Gold Price Forecast XAU/USD – Vulnerable to Correction Ahead of CPI Report, Fed’s Rate Hike Decision
Gold futures are edging higher on Monday after reaching its highest level since August 15 earlier in the session. The early session rally negated Friday’s potentially bearish chart pattern that could have led to a shift in momentum. Nonetheless, after rallying nearly $200 since Nov. 3, the market looks vulnerable to a near-term correction.
Buyers reacted to a drop in the U.S. Dollar after news broke that China was easing some of its COVID-19 curbs. However, gains were limited by a slight rise in Treasury yields.
Dollar Lower after Announcement of China COVID-19 Restrictions
The greenback is under a little pressure on Monday after traders looked past the stronger than expected U.S. jobs data released on Friday. That report had some traders thinking the Fed may delay its plan to begin reducing rate hikes from 75 basis points to 50 basis points at its December meeting.
Meanwhile, some traders sold the safe-haven dollar as growing hopes of China reopening boosted risk sentiment.
News broke over the weekend that China relaxed virus testing rules in some cities, signaling more easing may come in the nation, which has been under strict COVID-related restrictions for more than two years.
Treasury Yields Edge Higher Underpinning Dollar, Capping Gold Prices
Helping to cap gains on Monday is a slight firming in U.S. Treasury yields. Government debt traders are still digesting Friday’s red-hot employment report that essentially was a blow to the Fed’s anti-inflation efforts and raised concerns the central bank may not be able to reduce its December rate hike as suggested by several Fed officials and Fed Chairman Jerome Powell last week.

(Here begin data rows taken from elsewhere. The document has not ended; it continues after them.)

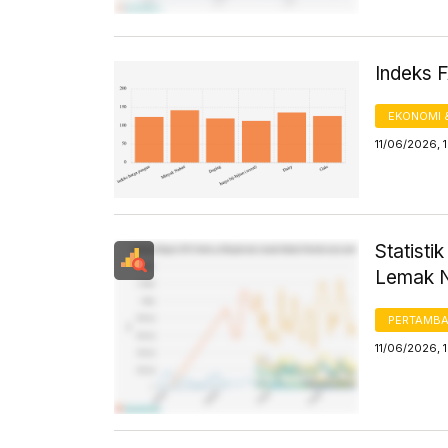
Indeks 
EKONOMI 
11/06/2026, 
Statist
Lemak N
PERTAMB
11/06/2026, 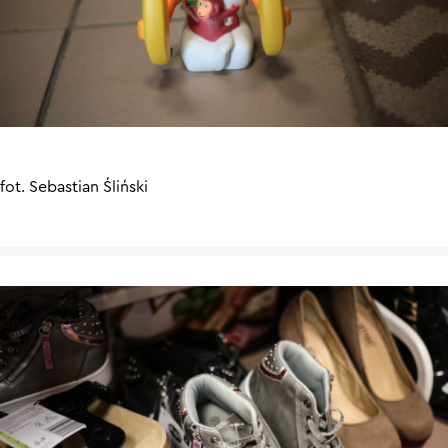
fot. Sebastian Śliński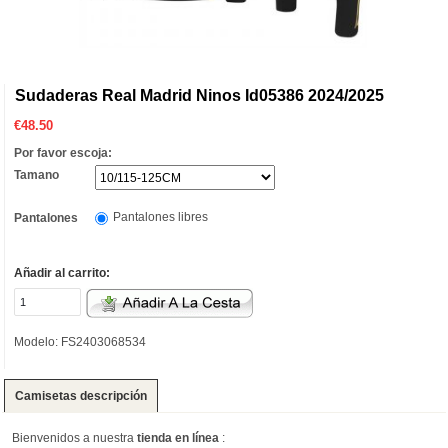
Sudaderas Real Madrid Ninos Id05386 2024/2025
€
48.50
Por favor escoja:
Tamano
Pantalones libres
Pantalones
Añadir al carrito:
Modelo: FS2403068534
Camisetas descripción
Bienvenidos a nuestra
tienda en línea
: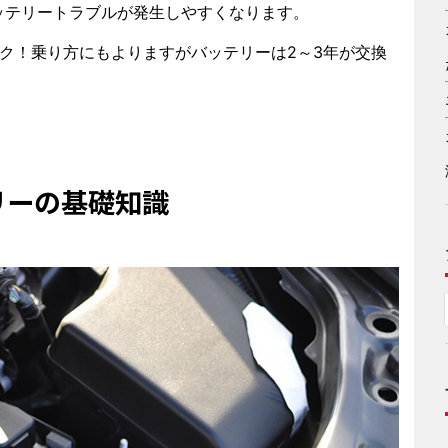
ッテリートラブルが発生しやすくなります。
ク！乗り方にもよりますがバッテリーは2～3年が交換
リーの基礎知識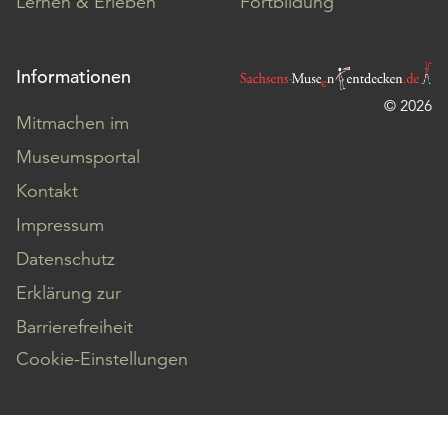
Lernen & Erleben
Fortbildung
Informationen
© 2026
Mitmachen im
Museumsportal
Kontakt
Impressum
Datenschutz
Erklärung zur
Barrierefreiheit
Cookie-Einstellungen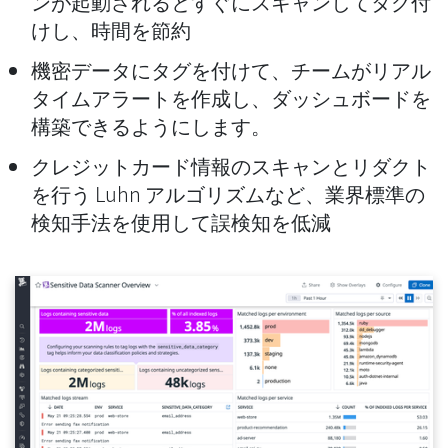
ンが起動されるとすぐにスキャンしてタグ付
けし、時間を節約
機密データにタグを付けて、チームがリアル
タイムアラートを作成し、ダッシュボードを
構築できるようにします。
クレジットカード情報のスキャンとリダクト
を行う Luhn アルゴリズムなど、業界標準の
検知手法を使用して誤検知を低減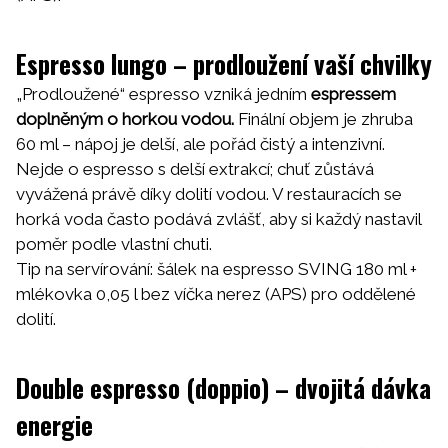
Espresso lungo – prodloužení vaší chvilky
„Prodloužené“ espresso vzniká jedním
espressem
doplněným o horkou vodou.
Finální objem je zhruba
60 ml – nápoj je delší, ale pořád čistý a intenzivní.
Nejde o espresso s delší extrakcí; chuť zůstává
vyvážená právě díky dolití vodou. V restauracích se
horká voda často podává zvlášť, aby si každý nastavil
poměr podle vlastní chuti.
Tip na servírování:
šálek na espresso SVING 180 ml
+
mlékovka 0,05 l bez víčka nerez (APS) pro oddělené
dolití.
Double espresso (doppio) – dvojitá dávka
energie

Gold prices have been soaring as Fed officials have been indicating that the pace of rate hikes could slow down soon, and markets are now expecting the central bank to implement a 50 basis point rate hike at its December meeting.

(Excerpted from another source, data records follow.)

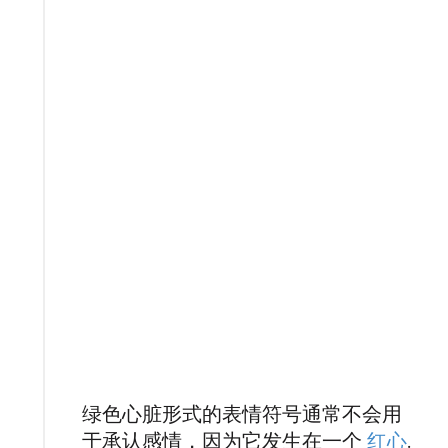
绿色心脏形式的表情符号通常不会用
于承认感情，因为它发生在一个
红心
.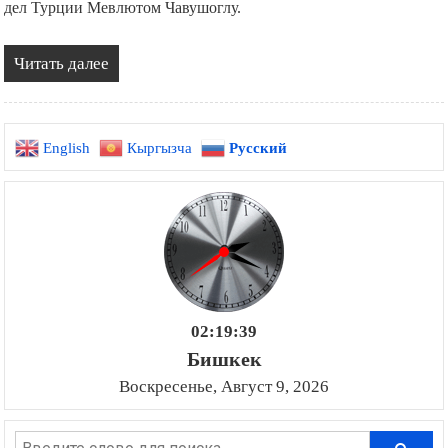
дел Турции Мевлютом Чавушоглу.
Читать далее
English
Кыргызча
Русский
02:19:40
Бишкек
Воскресенье, Август 9, 2026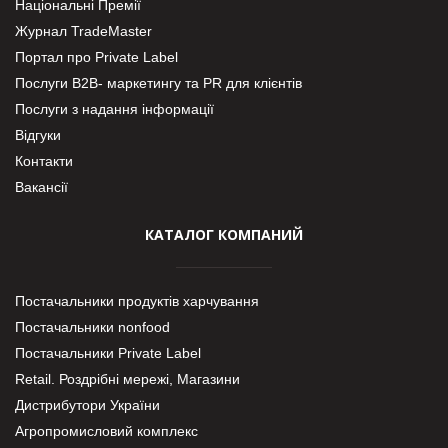
Національні Премії
Журнал TradeMaster
Портал про Private Label
Послуги В2В- маркетингу та PR для клієнтів
Послуги з надання інформації
Відгуки
Контакти
Вакансії
КАТАЛОГ КОМПАНИЙ
Постачальники продуктів харчування
Постачальники nonfood
Постачальники Private Label
Retail. Роздрібні мережі, Магазини
Дистрибутори України
Агропромисловий комплекс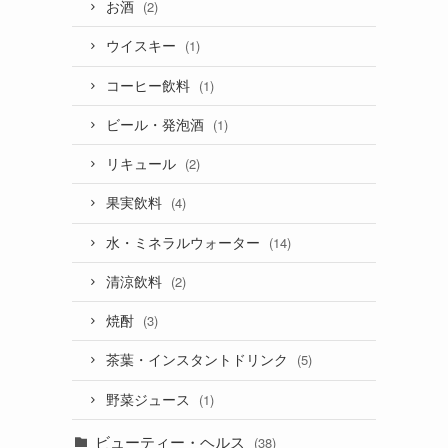
お酒
(2)
ウイスキー
(1)
コーヒー飲料
(1)
ビール・発泡酒
(1)
リキュール
(2)
果実飲料
(4)
水・ミネラルウォーター
(14)
清涼飲料
(2)
焼酎
(3)
茶葉・インスタントドリンク
(5)
野菜ジュース
(1)
ビューティー・ヘルス
(38)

However, Friday’s strong NFP report seems to have rattled investors a little by creating uncertainty ahead of the Dec. 13 release of the U.S. Consumer Price Index (CPI) report.
It will be hard to build a case for a 50 basis point rate hike if both the jobs report and consumer inflation reports exceed expectations. This would be a huge blow to gold bulls and could trigger a steep break.
That being said, from now until the Fed meets on Dec. 13-14, we’re expecting heightened volatility in gold. It may be just a lot of noise, but traders should pay attention to the price action.
Uncertainty ahead of the CPI report could lead investors to take profits, triggering a nice correction. That could create a buying opportunity. The choice at this time is to chase prices higher or play for a pullback into a value zone.